What you will do:
Put the lines into a numbered list, starting at the line that contains "time: 10:41" and going through the end of the items. Leave out the pictures and any blank lines.

Saved entries
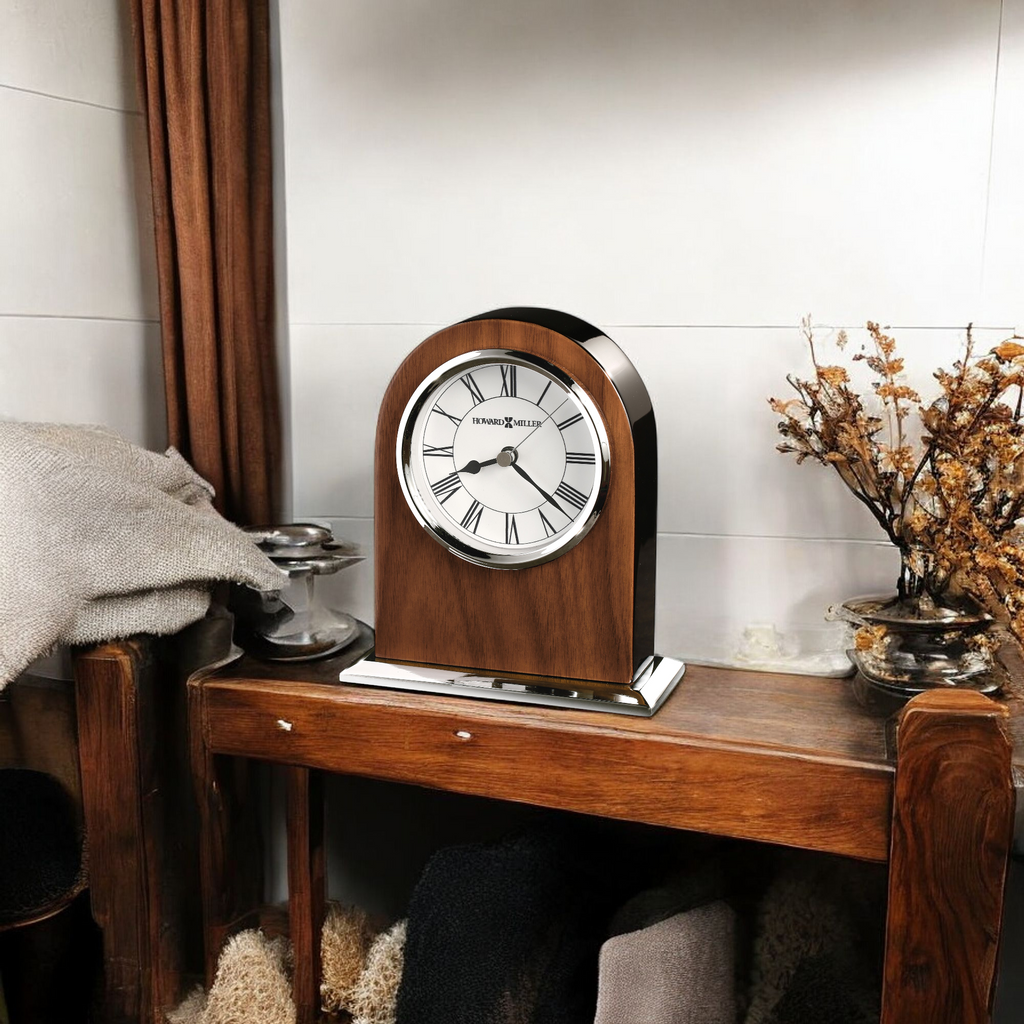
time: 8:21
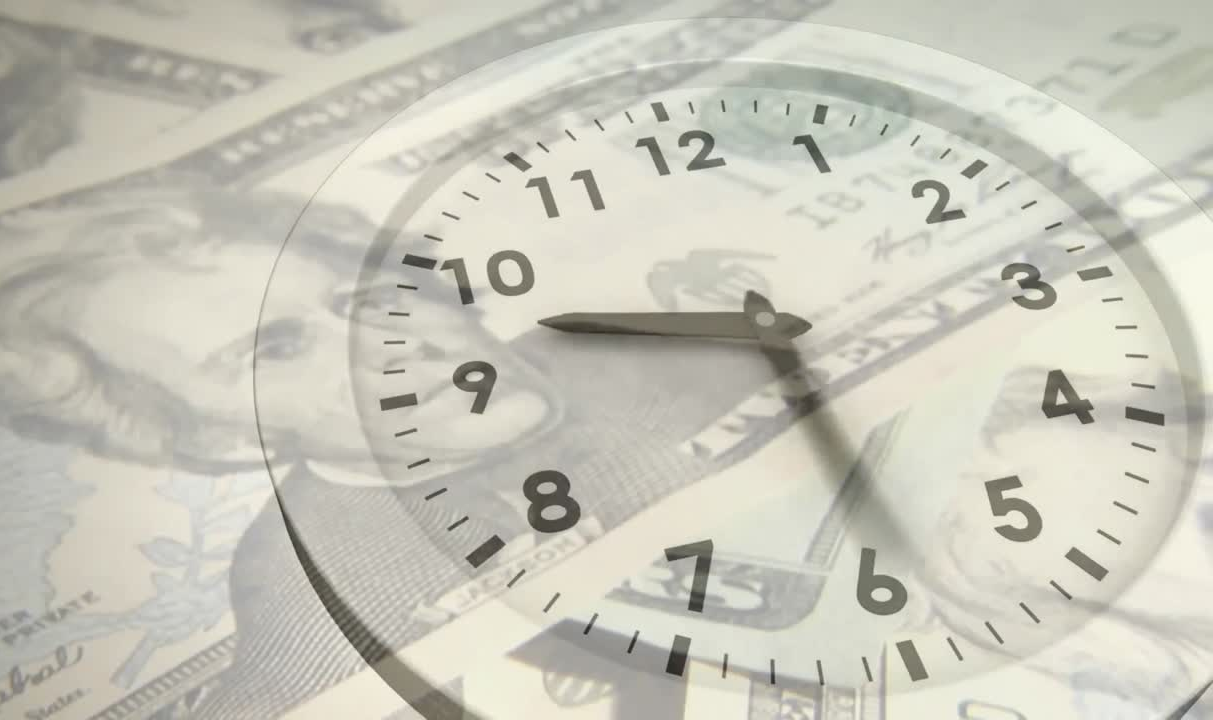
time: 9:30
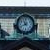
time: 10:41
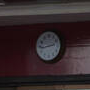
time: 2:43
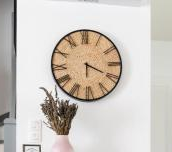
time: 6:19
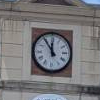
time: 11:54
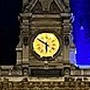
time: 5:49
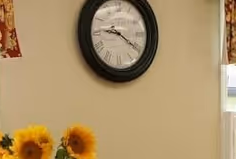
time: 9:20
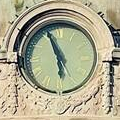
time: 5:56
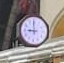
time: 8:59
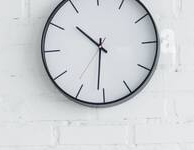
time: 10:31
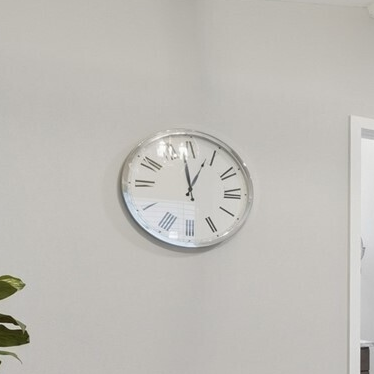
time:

Written reply:
1. time: 10:41
2. time: 2:43
3. time: 6:19
4. time: 11:54
5. time: 5:49
6. time: 9:20
7. time: 5:56
8. time: 8:59
9. time: 10:31
10. time:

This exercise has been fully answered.